- _Work order_:
Please copy the entries below word for word.

Collected data
- Opening Delimiter -
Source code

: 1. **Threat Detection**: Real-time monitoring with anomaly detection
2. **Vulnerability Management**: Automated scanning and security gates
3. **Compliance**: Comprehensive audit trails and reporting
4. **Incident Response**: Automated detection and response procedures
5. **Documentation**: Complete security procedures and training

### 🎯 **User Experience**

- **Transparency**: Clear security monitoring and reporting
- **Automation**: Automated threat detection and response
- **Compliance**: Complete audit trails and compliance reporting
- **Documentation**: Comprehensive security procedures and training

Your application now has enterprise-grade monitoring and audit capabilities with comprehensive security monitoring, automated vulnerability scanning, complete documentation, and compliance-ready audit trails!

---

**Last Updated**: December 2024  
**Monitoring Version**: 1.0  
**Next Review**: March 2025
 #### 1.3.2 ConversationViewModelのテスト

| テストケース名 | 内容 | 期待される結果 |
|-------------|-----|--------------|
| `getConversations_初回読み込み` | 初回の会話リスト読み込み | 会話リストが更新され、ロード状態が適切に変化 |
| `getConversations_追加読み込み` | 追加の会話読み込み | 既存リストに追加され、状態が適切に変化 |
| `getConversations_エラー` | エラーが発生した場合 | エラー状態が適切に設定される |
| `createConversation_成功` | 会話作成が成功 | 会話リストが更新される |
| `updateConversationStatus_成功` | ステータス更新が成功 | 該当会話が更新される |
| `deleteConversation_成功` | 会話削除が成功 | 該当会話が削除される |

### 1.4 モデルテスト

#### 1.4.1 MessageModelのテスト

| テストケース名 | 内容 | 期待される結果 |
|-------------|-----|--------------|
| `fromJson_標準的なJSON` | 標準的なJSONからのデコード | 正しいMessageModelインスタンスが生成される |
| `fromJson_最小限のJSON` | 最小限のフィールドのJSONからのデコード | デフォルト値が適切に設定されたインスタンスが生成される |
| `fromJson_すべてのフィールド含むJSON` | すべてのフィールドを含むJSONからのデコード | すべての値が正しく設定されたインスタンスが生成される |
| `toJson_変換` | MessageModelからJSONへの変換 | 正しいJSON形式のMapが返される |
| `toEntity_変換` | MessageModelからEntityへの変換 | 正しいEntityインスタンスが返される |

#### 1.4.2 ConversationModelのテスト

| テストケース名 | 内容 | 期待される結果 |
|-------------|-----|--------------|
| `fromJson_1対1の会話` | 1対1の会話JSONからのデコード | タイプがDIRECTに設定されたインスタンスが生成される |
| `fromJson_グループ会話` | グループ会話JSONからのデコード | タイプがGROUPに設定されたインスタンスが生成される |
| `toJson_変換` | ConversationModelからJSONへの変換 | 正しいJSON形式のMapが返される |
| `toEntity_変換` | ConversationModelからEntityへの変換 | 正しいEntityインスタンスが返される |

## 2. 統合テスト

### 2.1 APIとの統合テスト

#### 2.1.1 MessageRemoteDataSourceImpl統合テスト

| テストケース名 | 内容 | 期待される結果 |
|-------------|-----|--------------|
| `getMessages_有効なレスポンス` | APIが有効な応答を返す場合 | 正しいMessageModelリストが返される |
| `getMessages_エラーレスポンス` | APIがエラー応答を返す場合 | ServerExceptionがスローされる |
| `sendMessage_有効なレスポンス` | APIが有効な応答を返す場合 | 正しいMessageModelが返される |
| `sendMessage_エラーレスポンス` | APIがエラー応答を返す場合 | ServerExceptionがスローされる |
- Closing Delimiter -
- _Task response_:
Source code

: 1. **Threat Detection**: Real-time monitoring with anomaly detection
2. **Vulnerability Management**: Automated scanning and security gates
3. **Compliance**: Comprehensive audit trails and reporting
4. **Incident Response**: Automated detection and response procedures
5. **Documentation**: Complete security procedures and training

### 🎯 **User Experience**

- **Transparency**: Clear security monitoring and reporting
- **Automation**: Automated threat detection and response
- **Compliance**: Complete audit trails and compliance reporting
- **Documentation**: Comprehensive security procedures and training

Your application now has enterprise-grade monitoring and audit capabilities with comprehensive security monitoring, automated vulnerability scanning, complete documentation, and compliance-ready audit trails!

---

**Last Updated**: December 2024  
**Monitoring Version**: 1.0  
**Next Review**: March 2025
 #### 1.3.2 ConversationViewModelのテスト

| テストケース名 | 内容 | 期待される結果 |
|-------------|-----|--------------|
| `getConversations_初回読み込み` | 初回の会話リスト読み込み | 会話リストが更新され、ロード状態が適切に変化 |
| `getConversations_追加読み込み` | 追加の会話読み込み | 既存リストに追加され、状態が適切に変化 |
| `getConversations_エラー` | エラーが発生した場合 | エラー状態が適切に設定される |
| `createConversation_成功` | 会話作成が成功 | 会話リストが更新される |
| `updateConversationStatus_成功` | ステータス更新が成功 | 該当会話が更新される |
| `deleteConversation_成功` | 会話削除が成功 | 該当会話が削除される |

### 1.4 モデルテスト

#### 1.4.1 MessageModelのテスト

| テストケース名 | 内容 | 期待される結果 |
|-------------|-----|--------------|
| `fromJson_標準的なJSON` | 標準的なJSONからのデコード | 正しいMessageModelインスタンスが生成される |
| `fromJson_最小限のJSON` | 最小限のフィールドのJSONからのデコード | デフォルト値が適切に設定されたインスタンスが生成される |
| `fromJson_すべてのフィールド含むJSON` | すべてのフィールドを含むJSONからのデコード | すべての値が正しく設定されたインスタンスが生成される |
| `toJson_変換` | MessageModelからJSONへの変換 | 正しいJSON形式のMapが返される |
| `toEntity_変換` | MessageModelからEntityへの変換 | 正しいEntityインスタンスが返される |

#### 1.4.2 ConversationModelのテスト

| テストケース名 | 内容 | 期待される結果 |
|-------------|-----|--------------|
| `fromJson_1対1の会話` | 1対1の会話JSONからのデコード | タイプがDIRECTに設定されたインスタンスが生成される |
| `fromJson_グループ会話` | グループ会話JSONからのデコード | タイプがGROUPに設定されたインスタンスが生成される |
| `toJson_変換` | ConversationModelからJSONへの変換 | 正しいJSON形式のMapが返される |
| `toEntity_変換` | ConversationModelからEntityへの変換 | 正しいEntityインスタンスが返される |

## 2. 統合テスト

### 2.1 APIとの統合テスト

#### 2.1.1 MessageRemoteDataSourceImpl統合テスト

| テストケース名 | 内容 | 期待される結果 |
|-------------|-----|--------------|
| `getMessages_有効なレスポンス` | APIが有効な応答を返す場合 | 正しいMessageModelリストが返される |
| `getMessages_エラーレスポンス` | APIがエラー応答を返す場合 | ServerExceptionがスローされる |
| `sendMessage_有効なレスポンス` | APIが有効な応答を返す場合 | 正しいMessageModelが返される |
| `sendMessage_エラーレスポンス` | APIがエラー応答を返す場合 | ServerExceptionがスローされる |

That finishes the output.